WHAT IS NEEDED: Echo the records below line for line, leaving out the pictures.

(Saved entries)
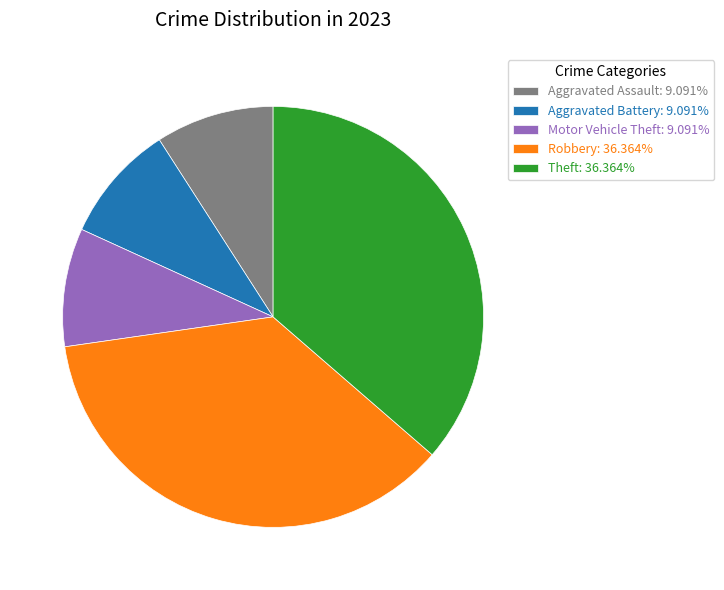

How many segments does this pie chart have?

5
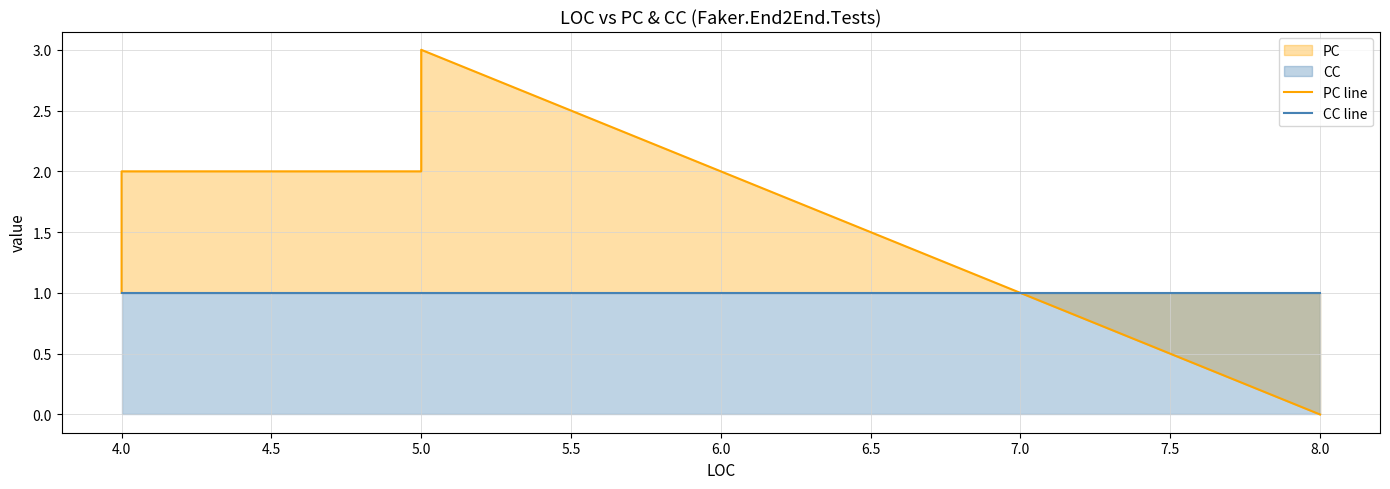

True or false: PC line has a value of 2 at 4.0.

True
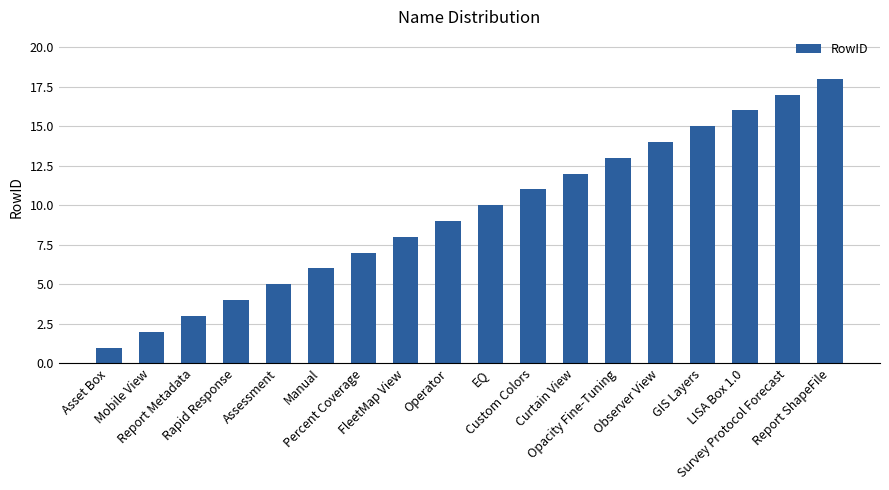

What is the label of the 17th bar from the right?

Mobile View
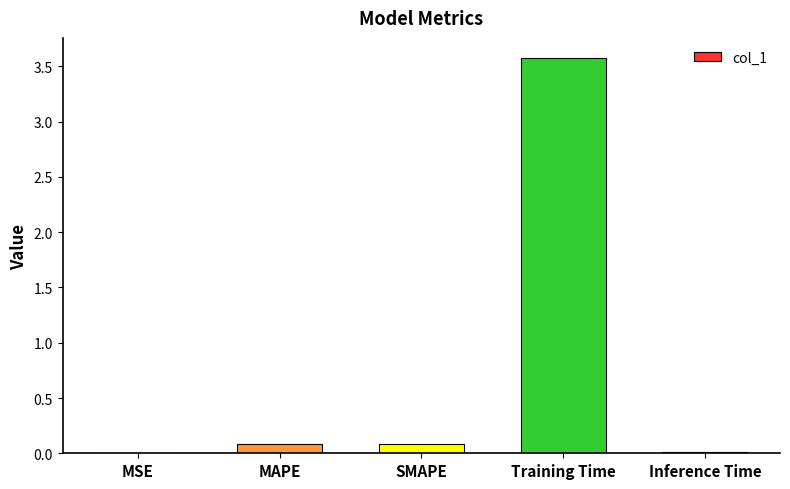

What is the sum of all values?

3.8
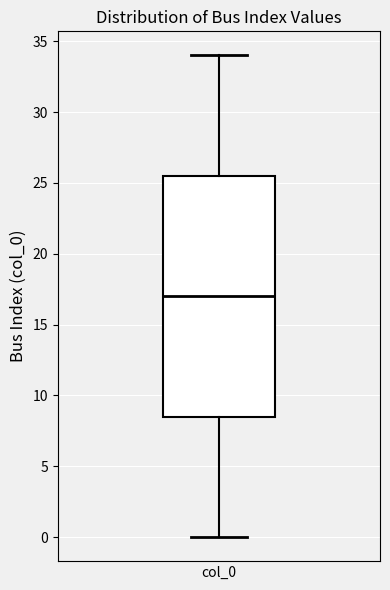

Read this box plot against the y-axis: the position of the median line, the range covered by the box, and the ends of both whiskers. The values are not printed on the chart, so give them approximately, as read against the axis.

median 17.0, box 8.5 to 25.5, whiskers 0.0 to 34.0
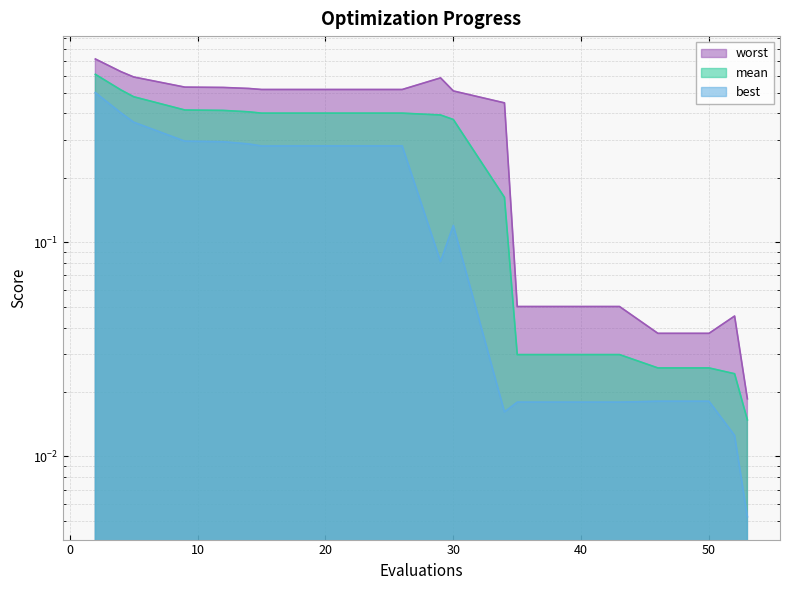

Does the chart have visible grid lines?

Yes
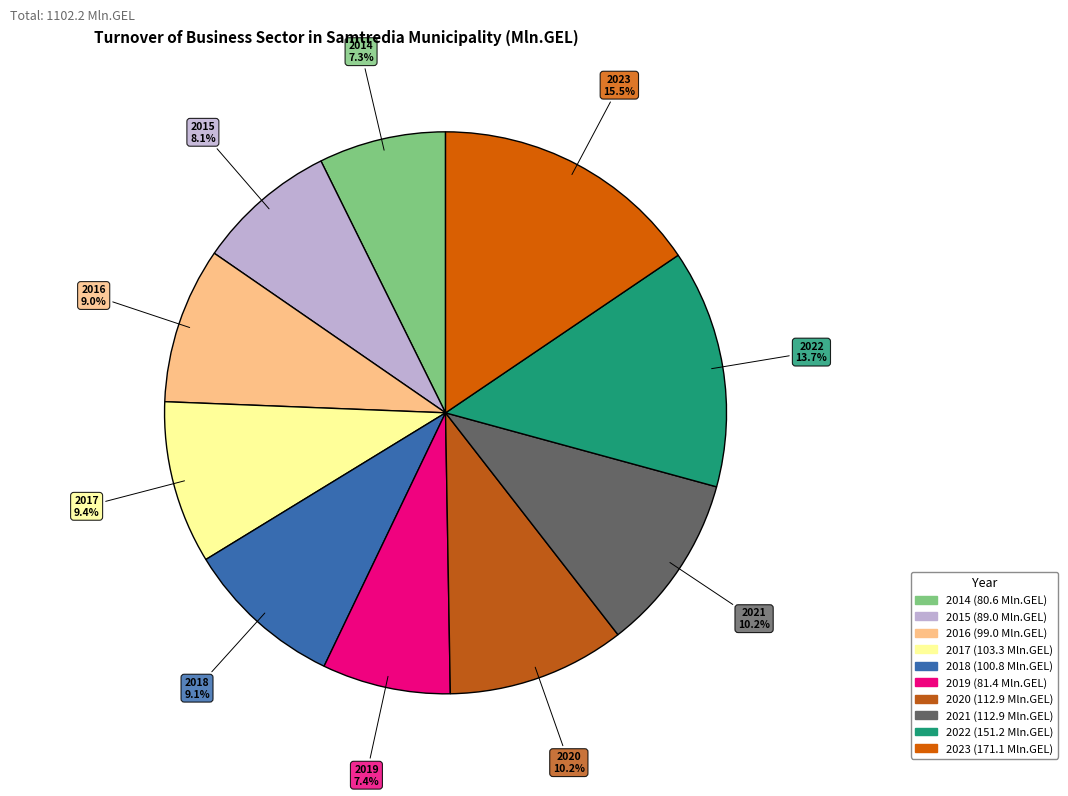

Approximately how many times larger is the value at 2021 compared to 2023?

0.7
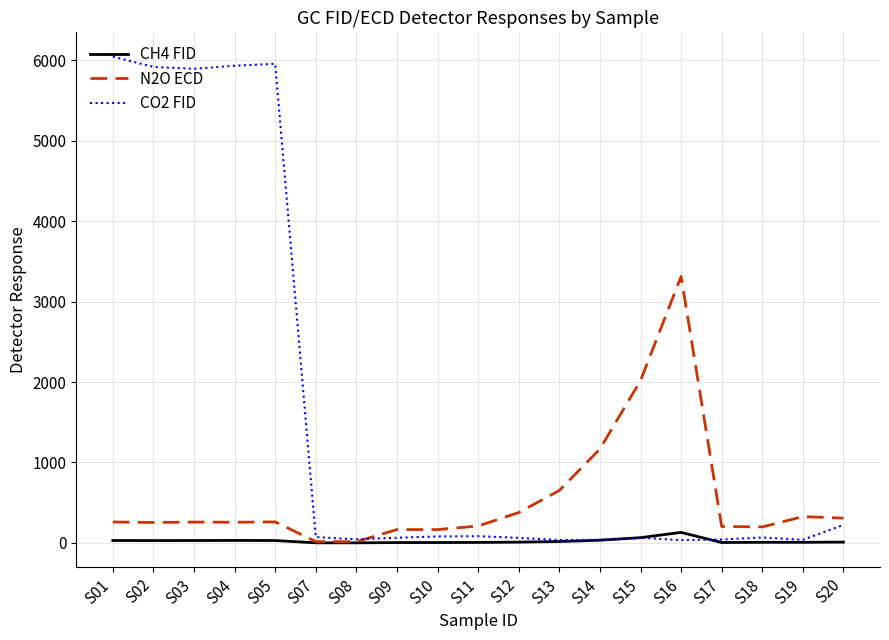

At how many categories does at least one series exceed 3613?

5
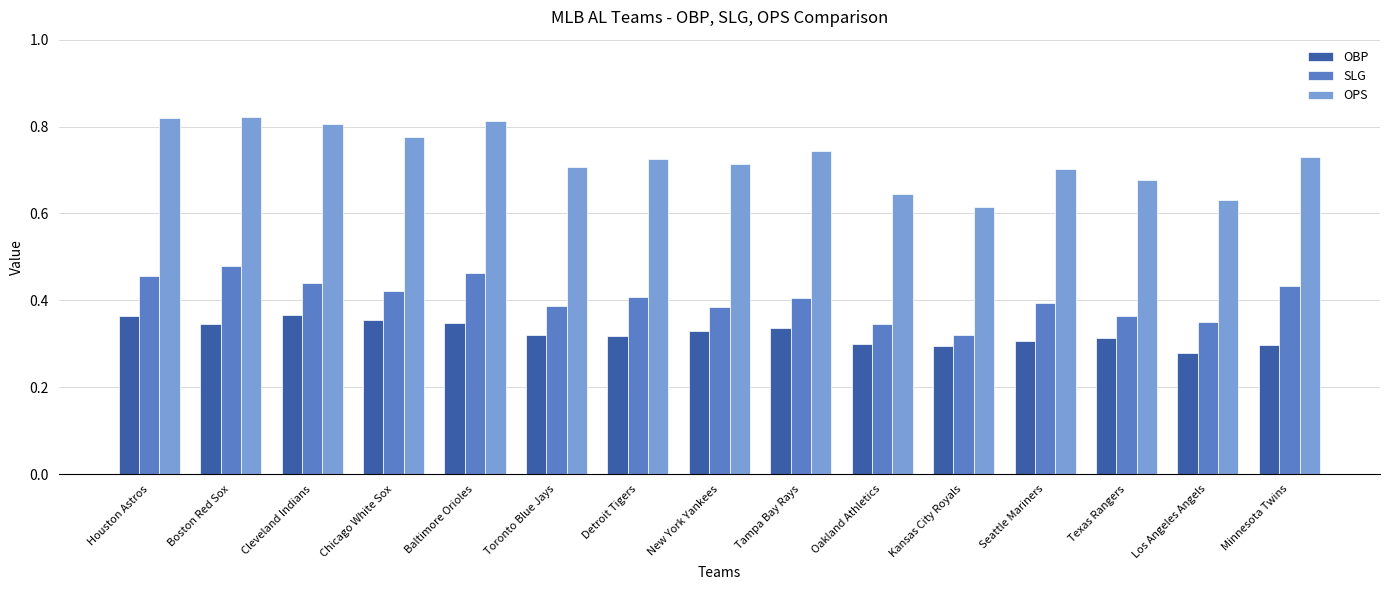

Which series changed the most between Toronto Blue Jays and Tampa Bay Rays?

OPS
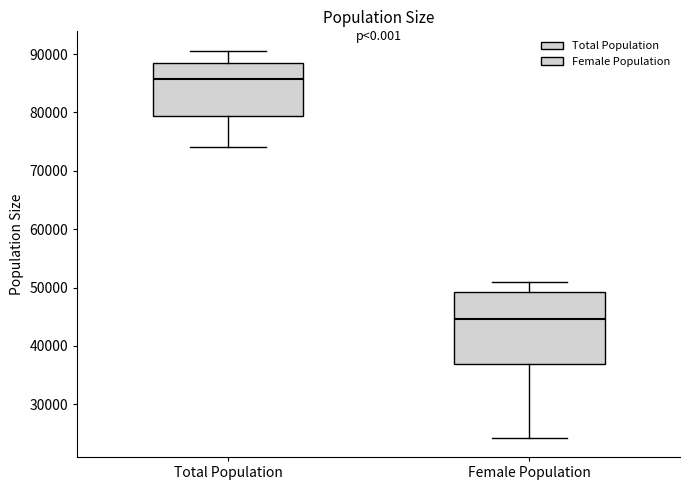

Comparing the boxes themselves (not the whiskers), which one is the tallest?

Female Population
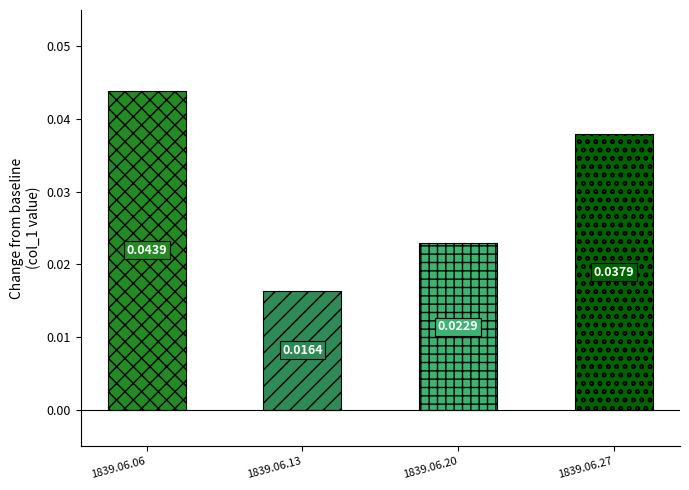

At which label is the value closest to 0?

1839.06.13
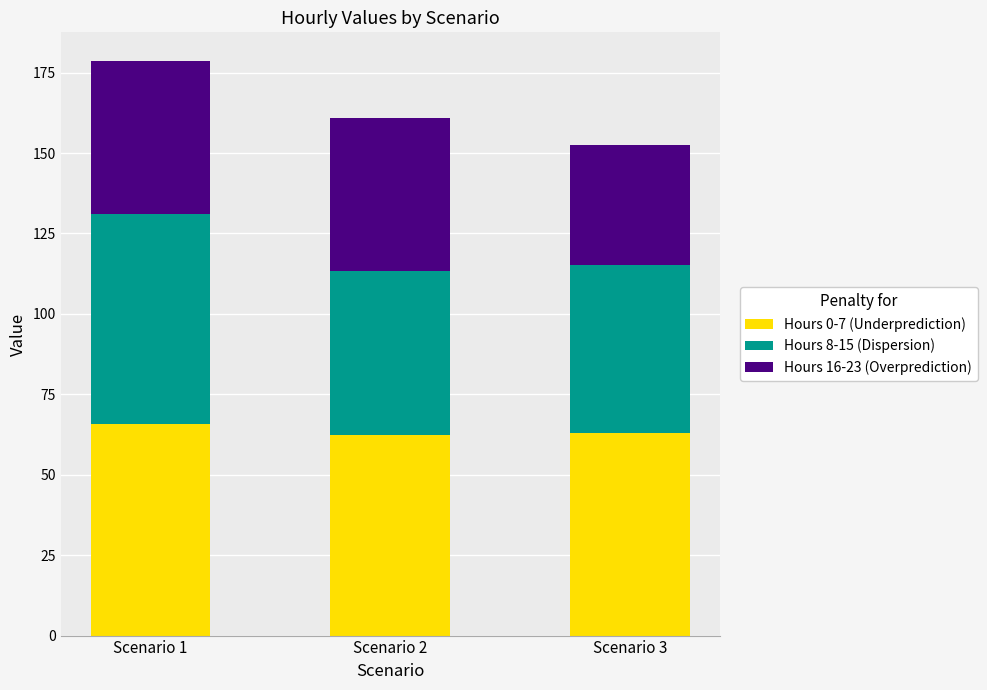

How many data points does each series have?

3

SOLUTION TO THIS EXERCISE:
How many segments does this pie chart have?

5

True or false: PC line has a value of 2 at 4.0.

True

What is the label of the 17th bar from the right?

Mobile View

What is the sum of all values?

3.8

Read this box plot against the y-axis: the position of the median line, the range covered by the box, and the ends of both whiskers. The values are not printed on the chart, so give them approximately, as read against the axis.

median 17.0, box 8.5 to 25.5, whiskers 0.0 to 34.0

Does the chart have visible grid lines?

Yes

Approximately how many times larger is the value at 2021 compared to 2023?

0.7

At how many categories does at least one series exceed 3613?

5

Which series changed the most between Toronto Blue Jays and Tampa Bay Rays?

OPS

Comparing the boxes themselves (not the whiskers), which one is the tallest?

Female Population

At which label is the value closest to 0?

1839.06.13

How many data points does each series have?

3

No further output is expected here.